# Claws Mail - mail folder location



## Demontager (Feb 14, 2013)

I have installed Claws Mail alongside Thunderbird as I need separate personal mail boxes from websites' mail. I almost fully satisfied whith Claws Mail, only one thing which I want to change - I need store folders for mail boxes in another directory,  by default they are stored in /home/user. I want place them somewhere to /home/user/mail.


----------



## gqgunhed (Feb 14, 2013)

Try:
Configuration->Edit accounts->[Choose desired account)->Edit

Within this account have a look at "Basic" and "Receive". 
E.g. when using mboxes you can define a path here.


----------



## Demontager (Feb 14, 2013)

it gives no way to choose location in Basic and Receive tab. You may choose there where to put mail from predefined path, i tried to change it to something like - /home/user/mailaccount
but it doesn't save.

Actual format defined there is  #mh/admin@domain.com/inbox and Browse button gives way to choose another folder from predefined paths only.
These paths created when I choose  File-->Add mailbox-->Mh .  And by default this mail box created in /home/user/

I need such stucture:

-/home/user/mail
  ----mailaccount1
         -Inbox
         -Sent
         -Trash
  ----mailaccount2
           -Inbox
           -Sent
           -Trash


----------



## roddierod (Feb 14, 2013)

I've not tried this, but from doing other things with claws-mail folder this may work.

Create the folder /home/user/mail
Move the existing mail folder under this new directory, so it will be /home/usr/mail/account1, for example
In Claws mail, Add mailbox -> MH -> put the directory mail/account1 and it should bring in the existing mail folder
Then Add mailbox again with the directory mail/account2

You probably want to remove the existing mailbox from claws-mail first and back up everything.


----------



## Demontager (Feb 15, 2013)

I removed accounts from  /home/user  and put them to /home/user/Mail  then I started Claws and it created same accounts' folders in /home/user, but with empty mails.
I read Claws faq and found that some variables could be defined in accountrc.tmpl, but i'm not sure if accounts' location exist there  http://pastebin.com/zWzv8zLC


----------



## formateur_fou (Feb 16, 2013)

If there is no way to change this behaviour, can't you use a symbolic link ?

Personally, every time I send a mail, the message goes in the sent folder of the first account no matter the one I write from. I never tried to solve this, but could let me know if you have this problem too  ?


----------



## Demontager (Feb 16, 2013)

Symbolic link doesn't solve this problem, yes I may put links to /home/user/Mail. But this is not what I want to do. I need move folders physically to /home/user/Mail to clear home folder.
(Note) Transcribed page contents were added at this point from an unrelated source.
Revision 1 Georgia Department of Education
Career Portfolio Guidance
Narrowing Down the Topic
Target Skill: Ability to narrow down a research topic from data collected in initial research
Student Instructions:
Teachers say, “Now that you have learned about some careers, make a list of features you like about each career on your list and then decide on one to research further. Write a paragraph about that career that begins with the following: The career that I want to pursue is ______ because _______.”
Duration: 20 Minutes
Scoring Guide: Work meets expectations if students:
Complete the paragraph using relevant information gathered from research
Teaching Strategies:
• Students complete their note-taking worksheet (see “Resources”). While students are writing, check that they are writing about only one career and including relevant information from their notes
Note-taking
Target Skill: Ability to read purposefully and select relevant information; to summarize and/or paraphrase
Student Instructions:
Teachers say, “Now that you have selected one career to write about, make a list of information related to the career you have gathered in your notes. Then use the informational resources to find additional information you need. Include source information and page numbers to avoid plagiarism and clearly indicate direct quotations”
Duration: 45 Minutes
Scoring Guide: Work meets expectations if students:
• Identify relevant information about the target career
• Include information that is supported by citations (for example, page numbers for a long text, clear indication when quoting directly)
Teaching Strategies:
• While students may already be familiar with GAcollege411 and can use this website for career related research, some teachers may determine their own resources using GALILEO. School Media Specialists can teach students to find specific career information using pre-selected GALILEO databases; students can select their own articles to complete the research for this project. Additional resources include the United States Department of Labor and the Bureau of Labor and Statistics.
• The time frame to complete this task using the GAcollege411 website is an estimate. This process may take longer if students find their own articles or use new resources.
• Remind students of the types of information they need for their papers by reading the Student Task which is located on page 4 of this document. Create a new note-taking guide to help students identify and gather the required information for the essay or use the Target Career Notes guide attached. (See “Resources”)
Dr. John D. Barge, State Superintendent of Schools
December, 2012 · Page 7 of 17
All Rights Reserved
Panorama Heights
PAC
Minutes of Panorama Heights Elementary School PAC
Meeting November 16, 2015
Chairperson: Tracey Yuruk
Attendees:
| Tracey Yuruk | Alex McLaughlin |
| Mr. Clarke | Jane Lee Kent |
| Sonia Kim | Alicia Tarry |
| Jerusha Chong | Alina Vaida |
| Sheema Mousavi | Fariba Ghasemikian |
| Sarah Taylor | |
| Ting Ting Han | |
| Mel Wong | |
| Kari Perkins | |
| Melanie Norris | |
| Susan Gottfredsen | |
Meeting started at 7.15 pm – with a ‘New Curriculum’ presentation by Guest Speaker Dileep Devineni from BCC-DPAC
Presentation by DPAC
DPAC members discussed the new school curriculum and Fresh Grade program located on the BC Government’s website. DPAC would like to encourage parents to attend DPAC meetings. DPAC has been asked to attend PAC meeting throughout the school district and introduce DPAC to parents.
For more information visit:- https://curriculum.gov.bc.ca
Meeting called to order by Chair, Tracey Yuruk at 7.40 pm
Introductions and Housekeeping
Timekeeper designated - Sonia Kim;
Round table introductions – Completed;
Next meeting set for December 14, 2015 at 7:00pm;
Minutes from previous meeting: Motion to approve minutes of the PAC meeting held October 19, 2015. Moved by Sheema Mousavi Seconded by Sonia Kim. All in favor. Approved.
*formateur_fou*, your problem will be solved if you go to  Configuration -->Prefrences fo current account --> Advanced
Much more this screen explain you http://6g6.eu/sih0-yascrot.png


----------



## roddierod (Feb 16, 2013)

Demontager said:
			
		

> I removed accounts from  /home/user  and put them to /home/user/Mail  then I started Claws and it created same accounts' folders in /home/user, but with empty mails.
> I read Claws faq and found that some variables could be defined in accountrc.tmpl, but i'm not sure if accounts' location exist there  http://pastebin.com/zWzv8zLC



When I do this, if I use the name of an existing directory it reads the mail that is there. 

So you put Mail/account1_name as the mailbox location for Add Mailbox?


----------



## Demontager (Feb 16, 2013)

*roddierod* At last i got it, thank you very much!  Yes, when i create Mh mailbox i need define relative path to /user/home and Claws creates sub-folders automatically. But before need create empty folders for accounts respectively in /home/user/Mail/


----------